(Saved entries)
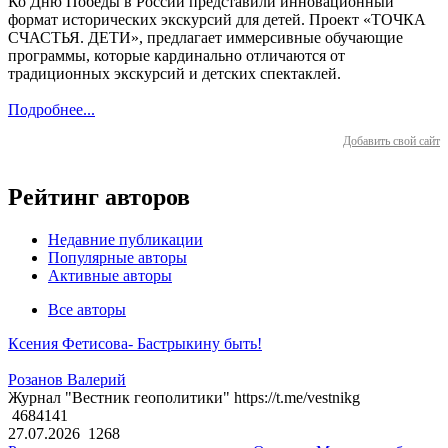
Ко Дню Победы в России представили инновационный
формат исторических экскурсий для детей. Проект «ТОЧКА
СЧАСТЬЯ. ДЕТИ», предлагает иммерсивные обучающие
программы, которые кардинально отличаются от
традиционных экскурсий и детских спектаклей.
Подробнее...
Добавить свой сайт
Рейтинг авторов
Недавние публикации
Популярные авторы
Активные авторы
Все авторы
Ксения Фетисова- Бастрыкину быть!
Розанов Валерий
Журнал "Вестник геополитики" https://t.me/vestnikg
4684141
27.07.2026
1268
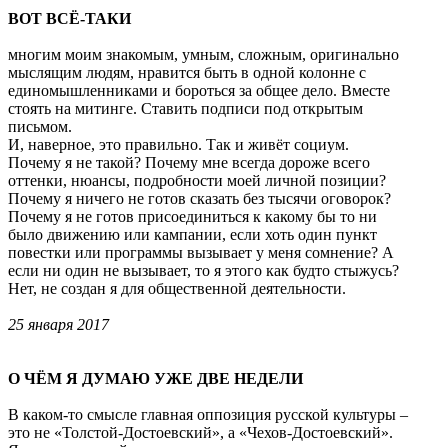
ВОТ ВСЁ-ТАКИ
многим моим знакомым, умным, сложным, оригинально
мыслящим людям, нравится быть в одной колонне с
единомышленниками и бороться за общее дело. Вместе
стоять на митинге. Ставить подписи под открытым
письмом.
И, наверное, это правильно. Так и живёт социум.
Почему я не такой? Почему мне всегда дороже всего
оттенки, нюансы, подробности моей личной позиции?
Почему я ничего не готов сказать без тысячи оговорок?
Почему я не готов присоединиться к какому бы то ни
было движению или кампании, если хоть один пункт
повестки или программы вызывает у меня сомнение? А
если ни один не вызывает, то я этого как будто стыжусь?
Нет, не создан я для общественной деятельности.
25 января 2017
О ЧЁМ Я ДУМАЮ УЖЕ ДВЕ НЕДЕЛИ
В каком-то смысле главная оппозиция русской культуры –
это не «Толстой-Достоевский», а «Чехов-Достоевский».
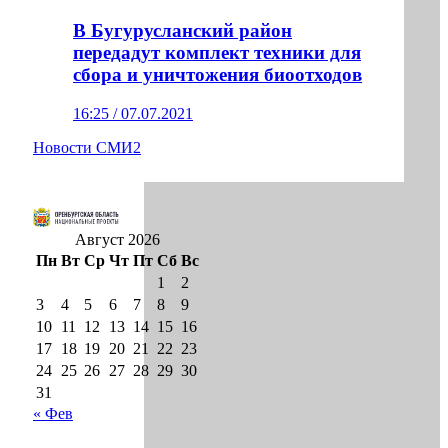
В Бугурусланский район
передадут комплект техники для
сбора и уничтожения биоотходов
16:25 / 07.07.2021
Новости СМИ2
Август 2026
Пн
Вт
Ср
Чт
Пт
Сб
Вс
1
2
3
4
5
6
7
8
9
10
11
12
13
14
15
16
17
18
19
20
21
22
23
24
25
26
27
28
29
30
31
« Фев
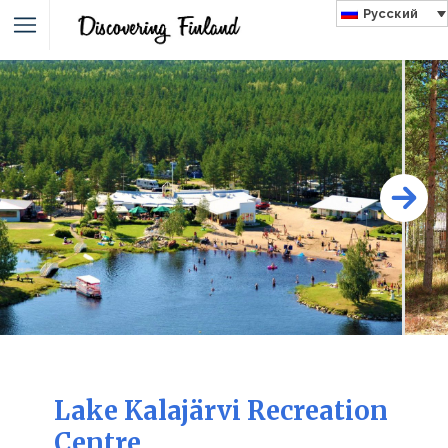
Русский
Lake Kalajärvi Recreation
Centre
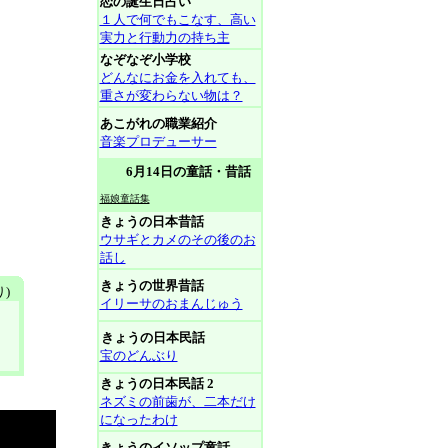
恋の誕生日占い
１人で何でもこなす、高い
実力と行動力の持ち主
なぞなぞ小学校
どんなにお金を入れても、
重さが変わらない物は？
あこがれの職業紹介
音楽プロデューサー
6月14日の童話・昔話
福娘童話集
きょうの日本昔話
ウサギとカメのその後のお
話し
きょうの世界昔話
)
イリーサのおまんじゅう
きょうの日本民話
宝のどんぶり
きょうの日本民話 2
ネズミの前歯が、二本だけ
になったわけ
きょうのイソップ童話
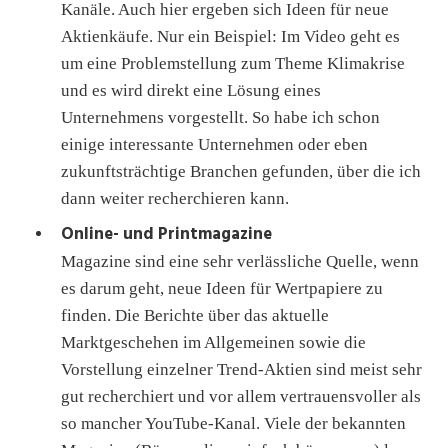
Kanäle. Auch hier ergeben sich Ideen für neue
Aktienkäufe. Nur ein Beispiel: Im Video geht es
um eine Problemstellung zum Theme Klimakrise
und es wird direkt eine Lösung eines
Unternehmens vorgestellt. So habe ich schon
einige interessante Unternehmen oder eben
zukunftsträchtige Branchen gefunden, über die ich
dann weiter recherchieren kann.
Online- und Printmagazine
Magazine sind eine sehr verlässliche Quelle, wenn
es darum geht, neue Ideen für Wertpapiere zu
finden. Die Berichte über das aktuelle
Marktgeschehen im Allgemeinen sowie die
Vorstellung einzelner Trend-Aktien sind meist sehr
gut recherchiert und vor allem vertrauensvoller als
so mancher YouTube-Kanal. Viele der bekannten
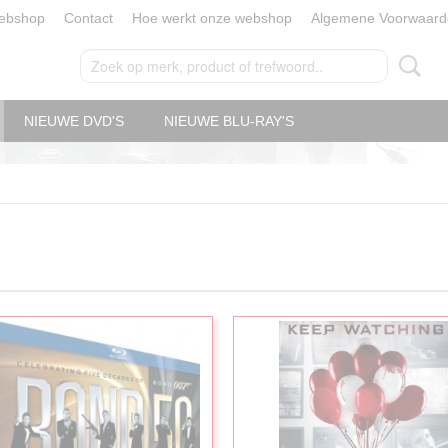
ebshop
Contact
Hoe werkt onze webshop
Algemene Voorwaard
NIEUWE DVD'S
NIEUWE BLU-RAY'S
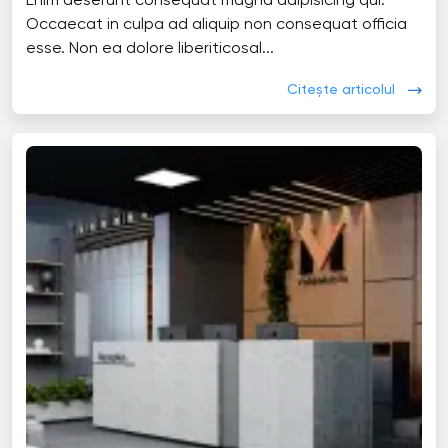
Enim deserunt consequat magna adipisicing qui.
Occaecat in culpa ad aliquip non consequat officia
esse. Non ea dolore liberiticosal...
Citește articolul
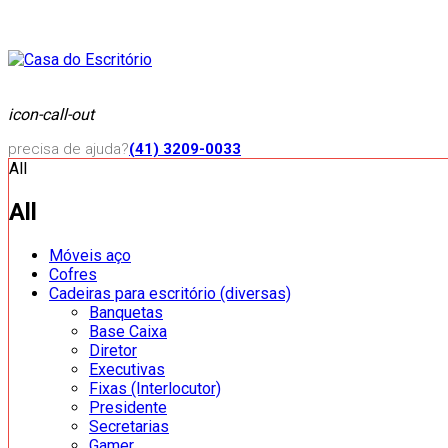
icon-call-out
precisa de ajuda?
(41) 3209-0033
All
All
Móveis aço
Cofres
Cadeiras para escritório (diversas)
Banquetas
Base Caixa
Diretor
Executivas
Fixas (Interlocutor)
Presidente
Secretarias
Gamer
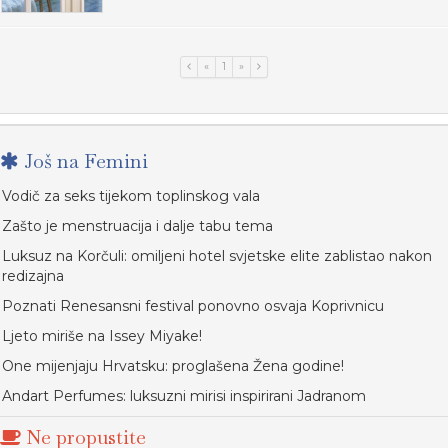
«
1
»
Još na Femini
Vodič za seks tijekom toplinskog vala
Zašto je menstruacija i dalje tabu tema
Luksuz na Korčuli: omiljeni hotel svjetske elite zablistao nakon
redizajna
Poznati Renesansni festival ponovno osvaja Koprivnicu
Ljeto miriše na Issey Miyake!
One mijenjaju Hrvatsku: proglašena Žena godine!
Andart Perfumes: luksuzni mirisi inspirirani Jadranom
Ne propustite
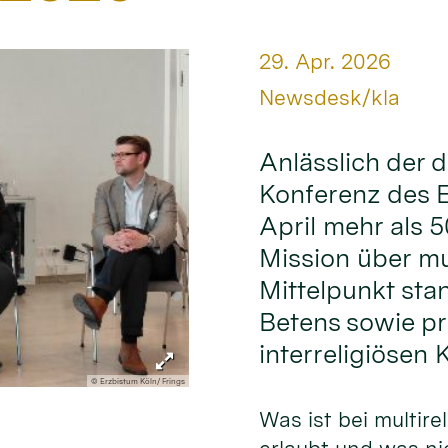
Datum:
29. Apr. 2026
Von:
Newsdesk/kla
Anlässlich der d
Konferenz des E
April mehr als 5
Mission über mul
Mittelpunkt sta
Betens sowie pr
interreligiösen 
© Erzbistum Köln/ Frings
Was ist bei multire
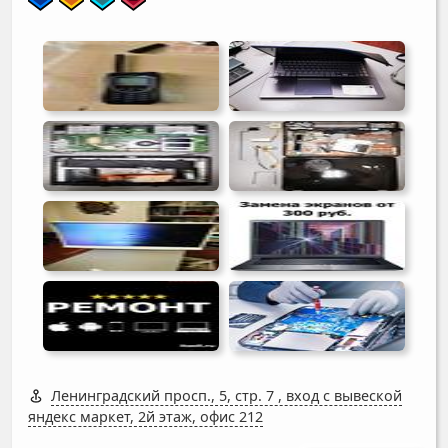
Ленинградский просп., 5, стр. 7
,
вход с вывеской
яндекс маркет, 2й этаж, офис 212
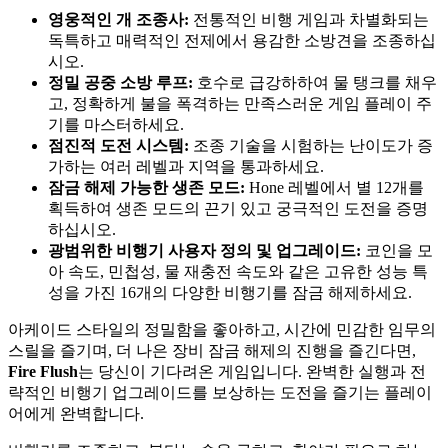
영웅적인 개 조종사:
전통적인 비행 게임과 차별화되는
독특하고 매력적인 전제에서 용감한 소방견을 조종하십
시오.
정밀 공중 소방 루프:
호수로 급강하하여 물 탱크를 채우
고, 정확하게 불을 폭격하는 만족스러운 게임 플레이 주
기를 마스터하세요.
점진적 도전 시스템:
조종 기술을 시험하는 난이도가 증
가하는 여러 레벨과 지역을 통과하세요.
잠금 해제 가능한 생존 모드:
Hone 레벨에서 별 12개를
획득하여 생존 모드의 끈기 있고 궁극적인 도전을 증명
하십시오.
광범위한 비행기 사용자 정의 및 업그레이드:
코인을 모
아 속도, 민첩성, 물 재충전 속도와 같은 고유한 성능 특
성을 가진 16개의 다양한 비행기를 잠금 해제하세요.
아케이드 스타일의 정밀함을 좋아하고, 시간에 민감한 임무의
스릴을 즐기며, 더 나은 장비 잠금 해제의 진행을 즐긴다면,
Fire Flush
는 당신이 기다려온 게임입니다. 완벽한 실행과 전
략적인 비행기 업그레이드를 보상하는 도전을 즐기는 플레이
어에게 완벽합니다.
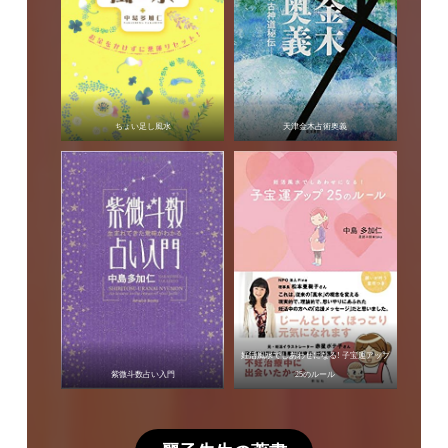
ちょい足し風水
天津金木占術奥義
妊活風水でしあわせになる! 子宝運アップ
紫微斗数占い入門
25のルール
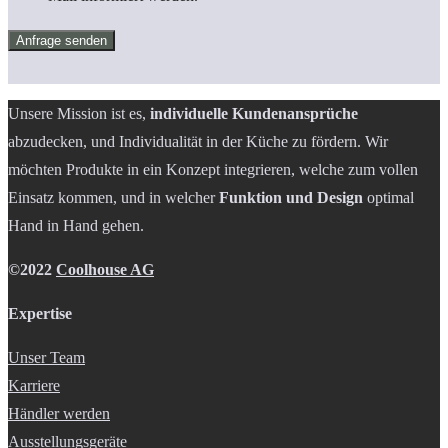
Anfrage senden
Unsere Mission ist es,
individuelle Kundenansprüche
abzudecken, und Individualität in der Küche zu fördern. Wir
möchten Produkte in ein Konzept integrieren, welche zum vollen
Einsatz kommen, und in welcher
Funktion und Design
optimal
Hand in Hand gehen.
©2022
Coolhouse AG
Expertise
Unser Team
Karriere
Händler werden
Ausstellungsgeräte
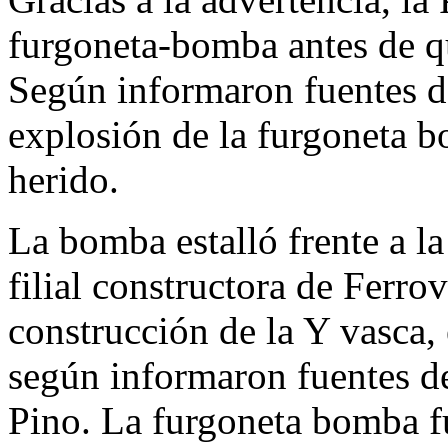
furgoneta-bomba antes de qu
Según informaron fuentes de 
explosión de la furgoneta
herido
.
La bomba estalló frente a l
filial constructora de Ferrov
construcción de la Y vasca, 
según informaron fuentes de
Pino. La furgoneta bomba f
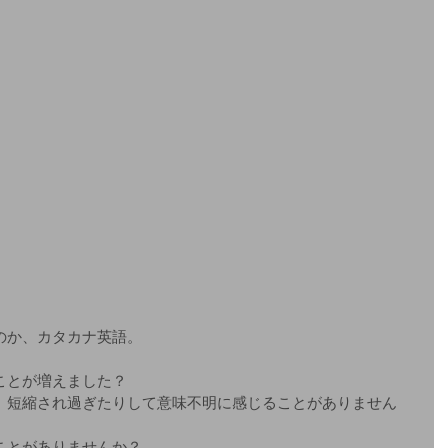
のか、カタカナ英語。
ことが増えました？
、短縮され過ぎたりして意味不明に感じることがありません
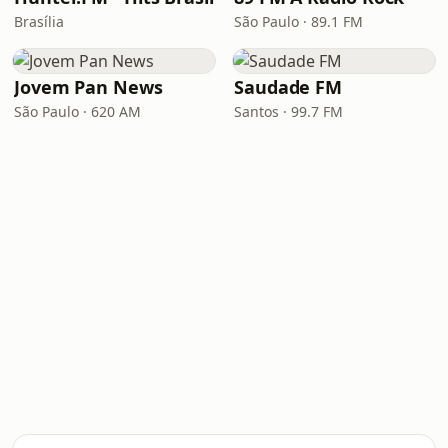
Brasília
São Paulo · 89.1 FM
Jovem Pan News
Saudade FM
São Paulo · 620 AM
Santos · 99.7 FM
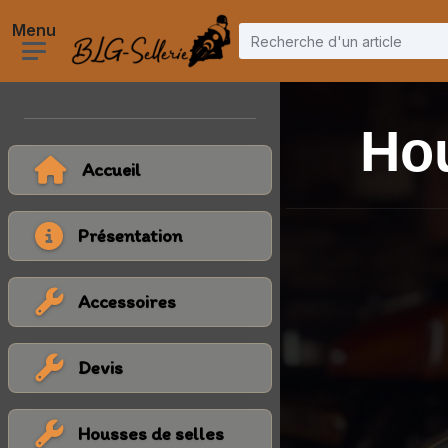
Hou
Accueil
Présentation
Accessoires
Devis
Housses de selles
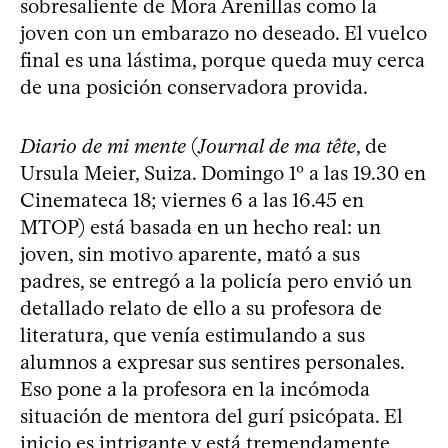
sobresaliente de Mora Arenillas como la
joven con un embarazo no deseado. El vuelco
final es una lástima, porque queda muy cerca
de una posición conservadora provida.
Diario de mi mente
(
Journal de ma tête
, de
Ursula Meier, Suiza. Domingo 1º a las 19.30 en
Cinemateca 18; viernes 6 a las 16.45 en
MTOP) está basada en un hecho real: un
joven, sin motivo aparente, mató a sus
padres, se entregó a la policía pero envió un
detallado relato de ello a su profesora de
literatura, que venía estimulando a sus
alumnos a expresar sus sentires personales.
Eso pone a la profesora en la incómoda
situación de mentora del gurí psicópata. El
inicio es intrigante y está tremendamente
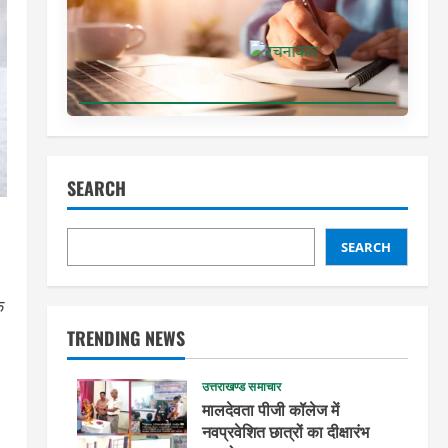
SEARCH
SEARCH
े
TRENDING NEWS
उत्तराखण्ड समाचार
मालदेवता पीजी कॉलेज में
नवप्रवेशित छात्रों का दीक्षारंभ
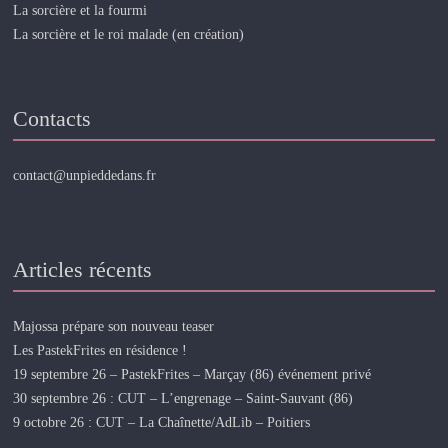
La sorcière et la fourmi
La sorcière et le roi malade (en création)
Contacts
contact@unpieddedans.fr
Articles récents
Majossa prépare son nouveau teaser
Les PastekFrites en résidence !
19 septembre 26 – PastekFrites – Marçay (86) événement privé
30 septembre 26 : CUT – L’engrenage – Saint-Sauvant (86)
9 octobre 26 : CUT – La Chaînette/AdLib – Poitiers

● WORK TASK
Find the word "bomba" in the entries above and gather every line that holds it.

● WRITTEN ANSWER
furgoneta-bomba antes de qu
La bomba estalló frente a l
Pino. La furgoneta bomba f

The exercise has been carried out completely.